Clearly, there’s no difference between the Tea Party and the March of Dimes. Yet, astoundingly, these letter writers don’t even know that their side won the fight over that ruse. As Bloomberg.com reported this week, the IRS said it would halt its investigations into these front groups until after the 2016 election season. Nice deal, eh?
You’ve heard the rest of these right-wing complaints before. They say they want “efficient” and “limited” government, as if America’s founders didn’t intentionally implement a system of checks and balances. They did so because a slower-acting government that follows the rule of law supposedly puts the brakes on tyranny, mob rule and aristocratic impulses.
“In short, Washington is broken,” they conclude, pointing to the size of the federal debt and federal register, which publishes government regulations. “And it’s harming the American people and destroying our country’s future. Simply look around you.”
Yes, let’s do that. Let’s look around us.
“We’re in the midst of the slowest economic recovery in over 50 years,” they say, ignoring that the wealthiest Americans are doing amazingly well. The financial markets are surging and there’s more access to investor capital than in years.
“The labor participation rate is at its lowest level since 1978, when Jimmy Carter was president,” they say, not mentioning that American worker productivity has never been higher, even as wages have stagnated for decades as multinational corporations ship jobs overseas.
“Families are making less today than they did six years ago,” they say, not mentioning that their friends in the Koch network have fought minimum wage increases, attacked labor unions, opposed expanding government safety nets, cut employee pensions and still want to privatize Social Security.
“Washington is doing better than ever, while the rest of America falls further behind,” they conclude, hitting the cresendo of their cascading complaints. “We believe, as do Charles and David Koch, that America deserves better.

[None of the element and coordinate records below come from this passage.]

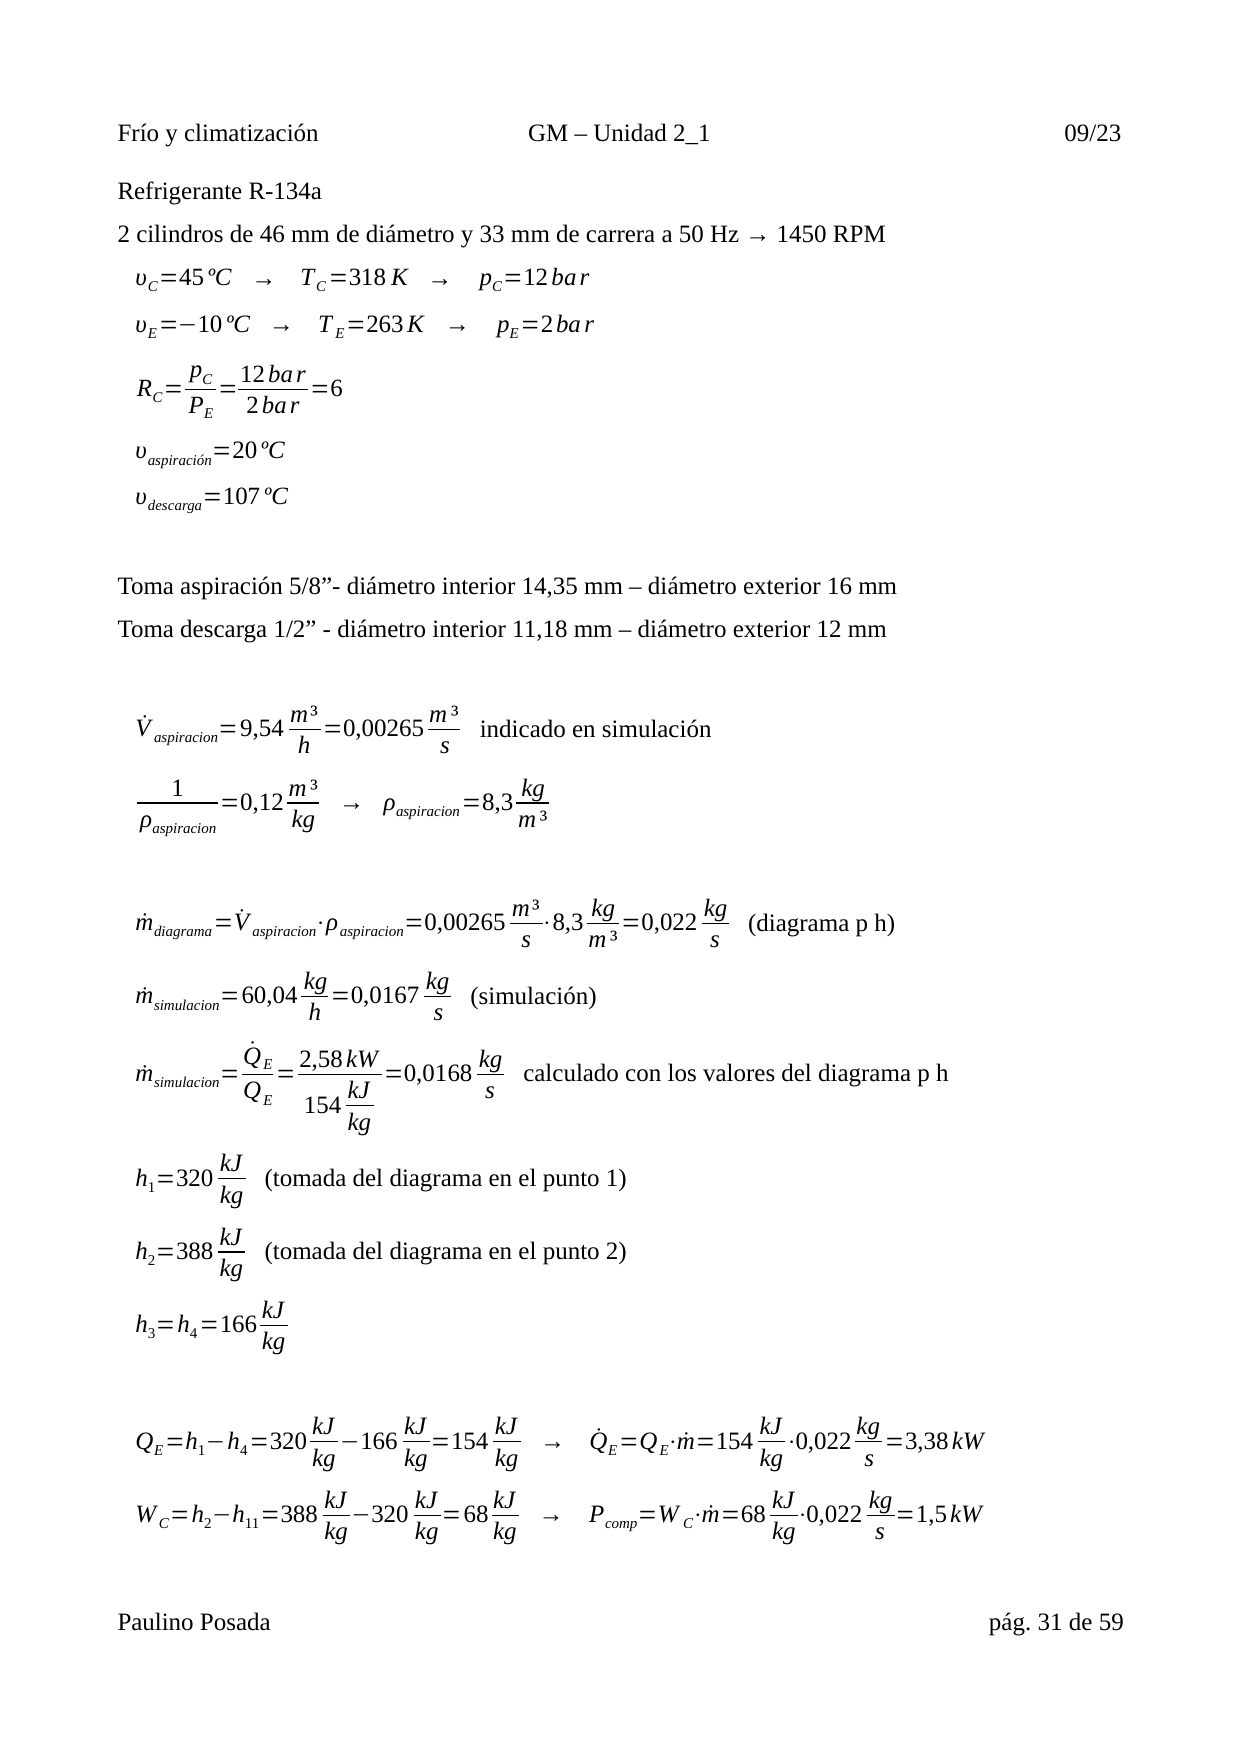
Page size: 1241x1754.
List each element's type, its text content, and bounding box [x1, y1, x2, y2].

text 2 cilindros de 46 mm de diámetro y 33 mm de carrera a 50 Hz → 1450 RPM [117, 219, 1123, 248]
text → → [117, 263, 1123, 295]
text (tomada del diagrama en el punto 1) [117, 1150, 1123, 1209]
text → [117, 1486, 1123, 1545]
text Toma descarga 1/2” - diámetro interior 11,18 mm – diámetro exterior 12 mm [117, 614, 1123, 643]
text → [117, 1413, 1123, 1472]
text → [117, 774, 1123, 837]
text (simulación) [117, 968, 1123, 1027]
text indicado en simulación [117, 701, 1123, 760]
text (tomada del diagrama en el punto 2) [117, 1223, 1123, 1282]
text → → [117, 309, 1123, 342]
text calculado con los valores del diagrama p h [117, 1041, 1123, 1136]
text (diagrama p h) [117, 894, 1123, 953]
text Toma aspiración 5/8”- diámetro interior 14,35 mm – diámetro exterior 16 mm [117, 571, 1123, 600]
text Refrigerante R-134a [117, 176, 1123, 205]
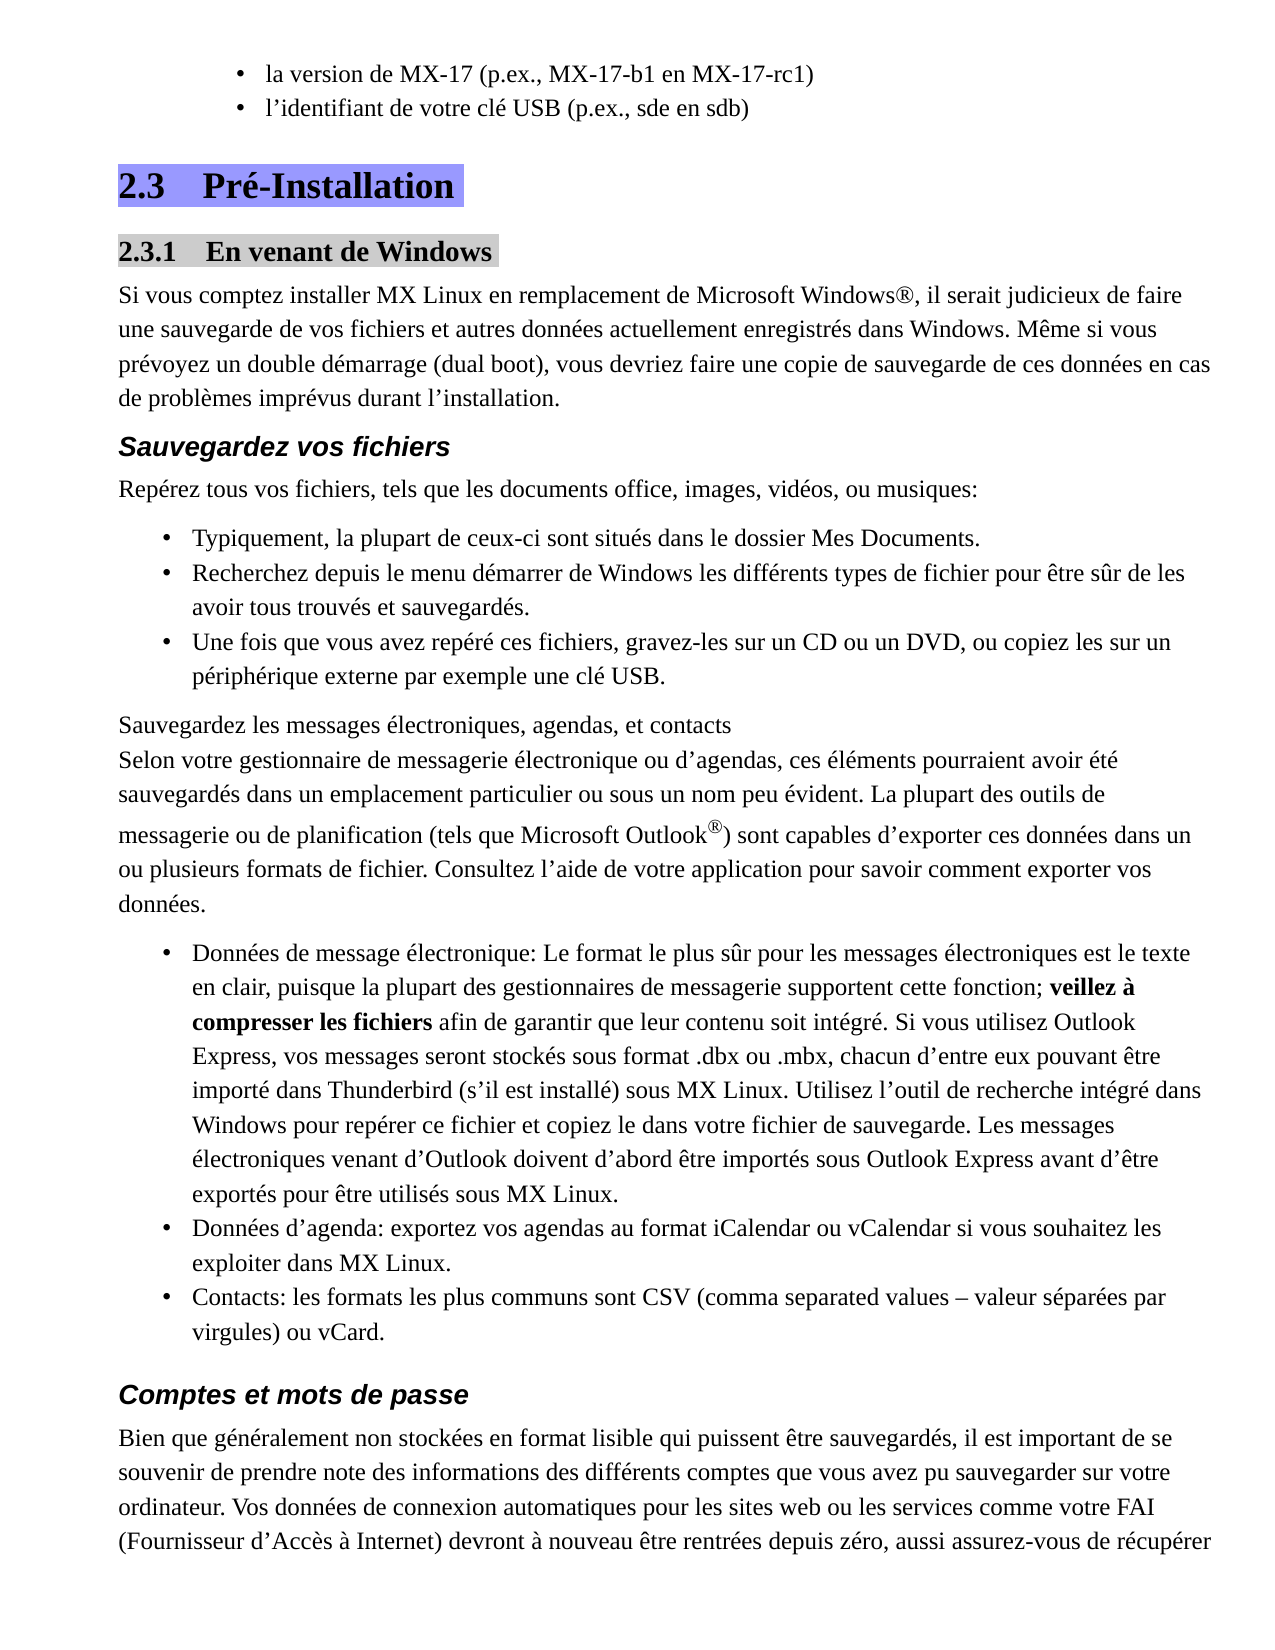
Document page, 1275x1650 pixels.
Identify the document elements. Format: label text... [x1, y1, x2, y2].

text Selon votre gestionnaire de messagerie électronique ou d’agendas, ces éléments pourraient avoir été sauvegardés dans un emplacement particulier ou sous un nom peu évident. La plupart des outils de messagerie ou de planification (tels que Microsoft Outlook®) sont capables d’exporter ces données dans un ou plusieurs formats de fichier. Consultez l’aide de votre application pour savoir comment exporter vos données. [118, 745, 1216, 917]
subtitle Sauvegardez vos fichiers [118, 430, 1216, 462]
list Contacts: les formats les plus communs sont CSV (comma separated values – valeur séparées par virgules) ou vCard. [162, 1282, 1216, 1346]
text Si vous comptez installer MX Linux en remplacement de Microsoft Windows®, il serait judicieux de faire une sauvegarde de vos fichiers et autres données actuellement enregistrés dans Windows. Même si vous prévoyez un double démarrage (dual boot), vous devriez faire une copie de sauvegarde de ces données en cas de problèmes imprévus durant l’installation. [118, 280, 1216, 412]
text Bien que généralement non stockées en format lisible qui puissent être sauvegardés, il est important de se souvenir de prendre note des informations des différents comptes que vous avez pu sauvegarder sur votre ordinateur. Vos données de connexion automatiques pour les sites web ou les services comme votre FAI (Fournisseur d’Accès à Internet) devront à nouveau être rentrées depuis zéro, aussi assurez-vous de récupérer [118, 1423, 1216, 1555]
list Recherchez depuis le menu démarrer de Windows les différents types de fichier pour être sûr de les avoir tous trouvés et sauvegardés. [162, 558, 1216, 621]
list Typiquement, la plupart de ceux-ci sont situés dans le dossier Mes Documents. [162, 523, 1216, 552]
list l’identifiant de votre clé USB (p.ex., sde en sdb) [236, 93, 1216, 122]
text Sauvegardez les messages électroniques, agendas, et contacts [118, 711, 1216, 739]
subtitle 2.3.1 En venant de Windows [499, 234, 1216, 267]
list la version de MX-17 (p.ex., MX-17-b1 en MX-17-rc1) [236, 59, 1216, 88]
list Données de message électronique: Le format le plus sûr pour les messages électroniques est le texte en clair, puisque la plupart des gestionnaires de messagerie supportent cette fonction; veillez à compresser les fichiers afin de garantir que leur contenu soit intégré. Si vous utilisez Outlook Express, vos messages seront stockés sous format .dbx ou .mbx, chacun d’entre eux pouvant être importé dans Thunderbird (s’il est installé) sous MX Linux. Utilisez l’outil de recherche intégré dans Windows pour repérer ce fichier et copiez le dans votre fichier de sauvegarde. Les messages électroniques venant d’Outlook doivent d’abord être importés sous Outlook Express avant d’être exportés pour être utilisés sous MX Linux. [162, 938, 1216, 1208]
subtitle 2.3 Pré-Installation [118, 163, 1216, 207]
list Une fois que vous avez repéré ces fichiers, gravez-les sur un CD ou un DVD, ou copiez les sur un périphérique externe par exemple une clé USB. [162, 627, 1216, 690]
text Repérez tous vos fichiers, tels que les documents office, images, vidéos, ou musiques: [118, 474, 1216, 503]
subtitle Comptes et mots de passe [118, 1378, 1216, 1410]
list Données d’agenda: exportez vos agendas au format iCalendar ou vCalendar si vous souhaitez les exploiter dans MX Linux. [162, 1213, 1216, 1277]
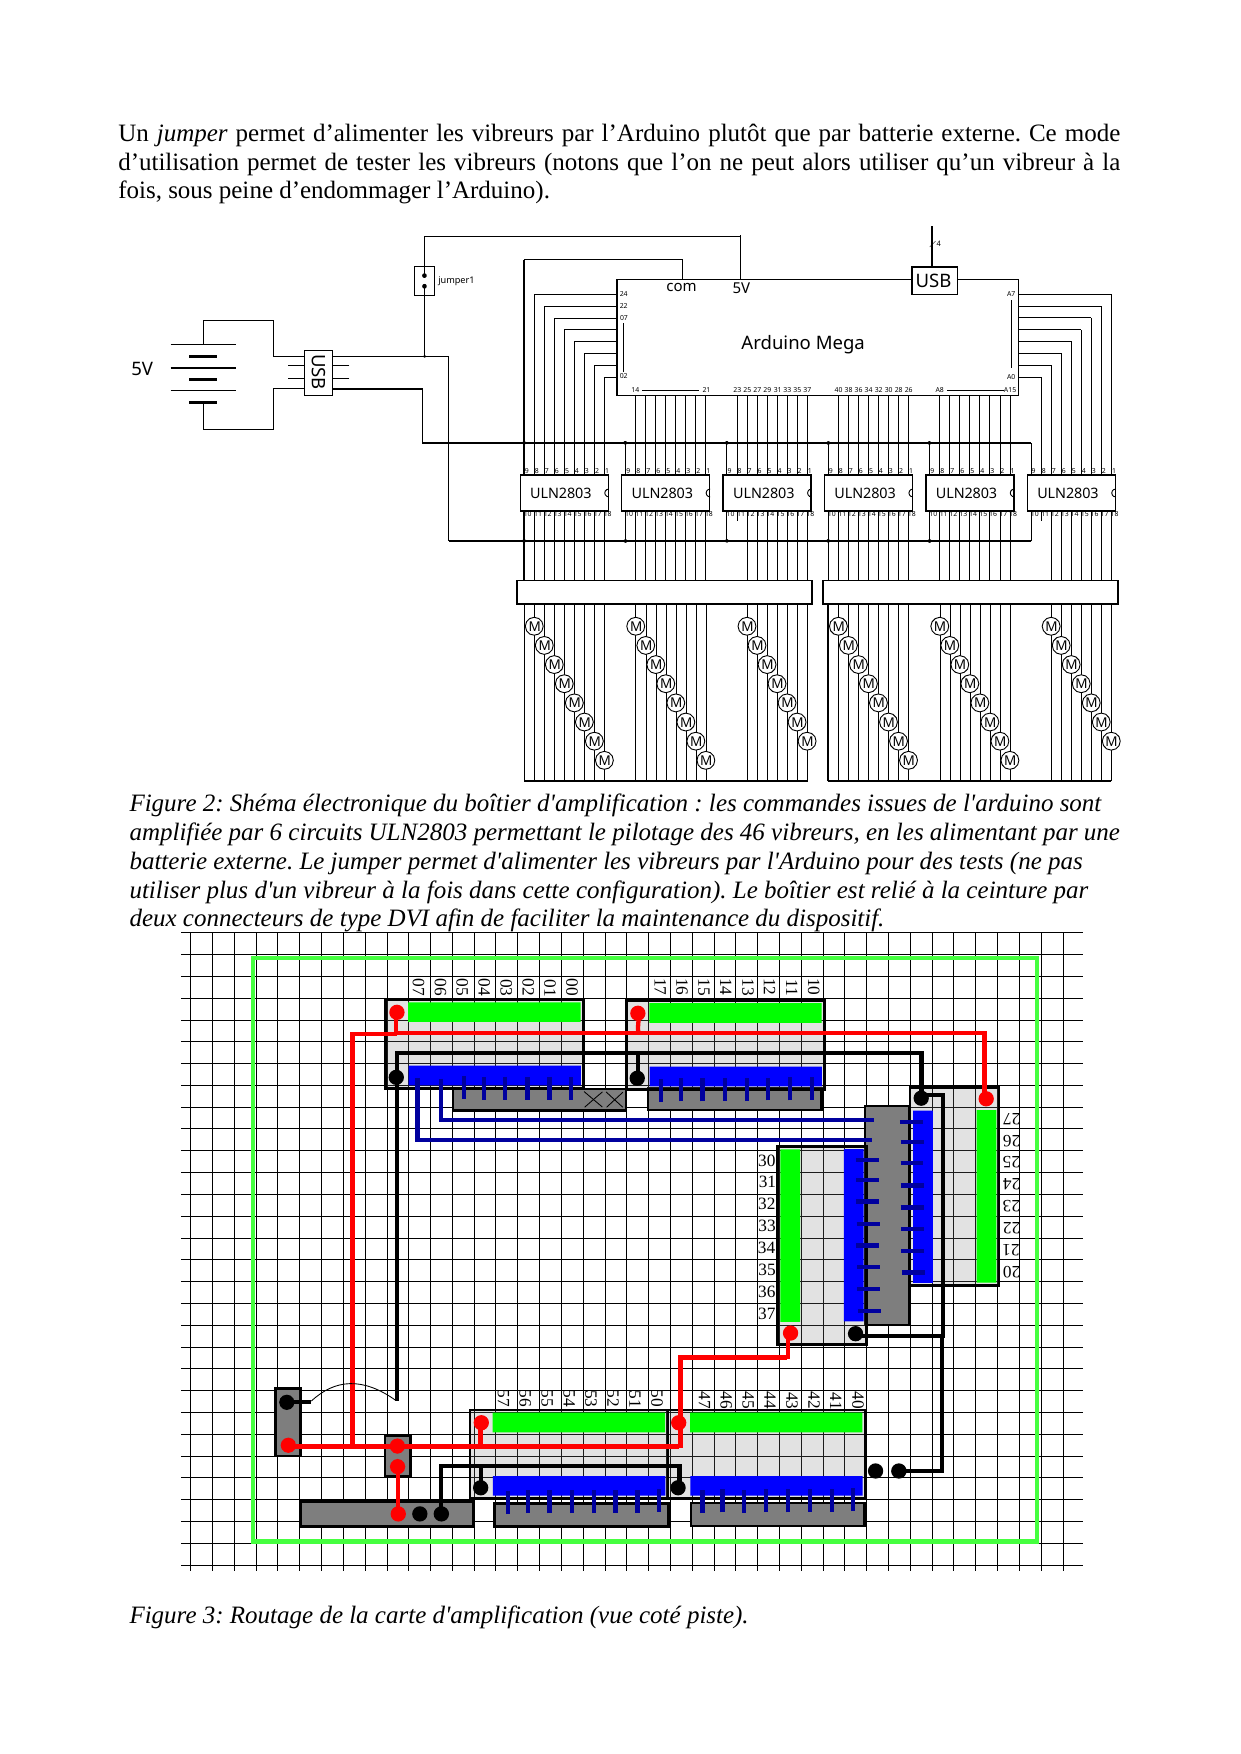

Together, we want to help the least fortunate, defend individual freedom and create lasting prosperity for more and more hard-working Americans. But that can’t happen until Washington is impartial, accountable, efficient and limited.”
This is where they really go off the rails. Washington isn’t doing better than ever. It’s mired in ridiculous partisan gridlock because right-wingers—funded by the Koch crew—would rather fight and stall than seek compromise and find solutions. Corporate America and big business are doing better than ever, as seen in Wall Street’s record-setting highs in the various capital markets, and high-tech’s latest global boom.
That takes us to the biggest charade of all: the libertarian complaint that American “freedom” is endangered. The wealthest Americans arguably have more freedom, money, power and influence than ever. Most Americans are not living their lives, as displayed in the glossy advertisements in the New York Times Magazine.
What is the freedom these libertarians seek? Is it the freedom to make big money more quickly without having to face the consequences their actions will have on the rest of us? Is it freedom to destroy the possibility of debate in what remains of American democracy so they can buy endless ads or steer the agendas of entire broadcast networks?
It must be rough being so rich, so powerful, so expressed, so unaccountable. Even in a government that serves American aristocracy, our nation’s wealthiest claim they can’t get everything they want. But take heart, they conclude. They will keep trying.
“That is what we want — and we will pursue it, no matter how long it takes.”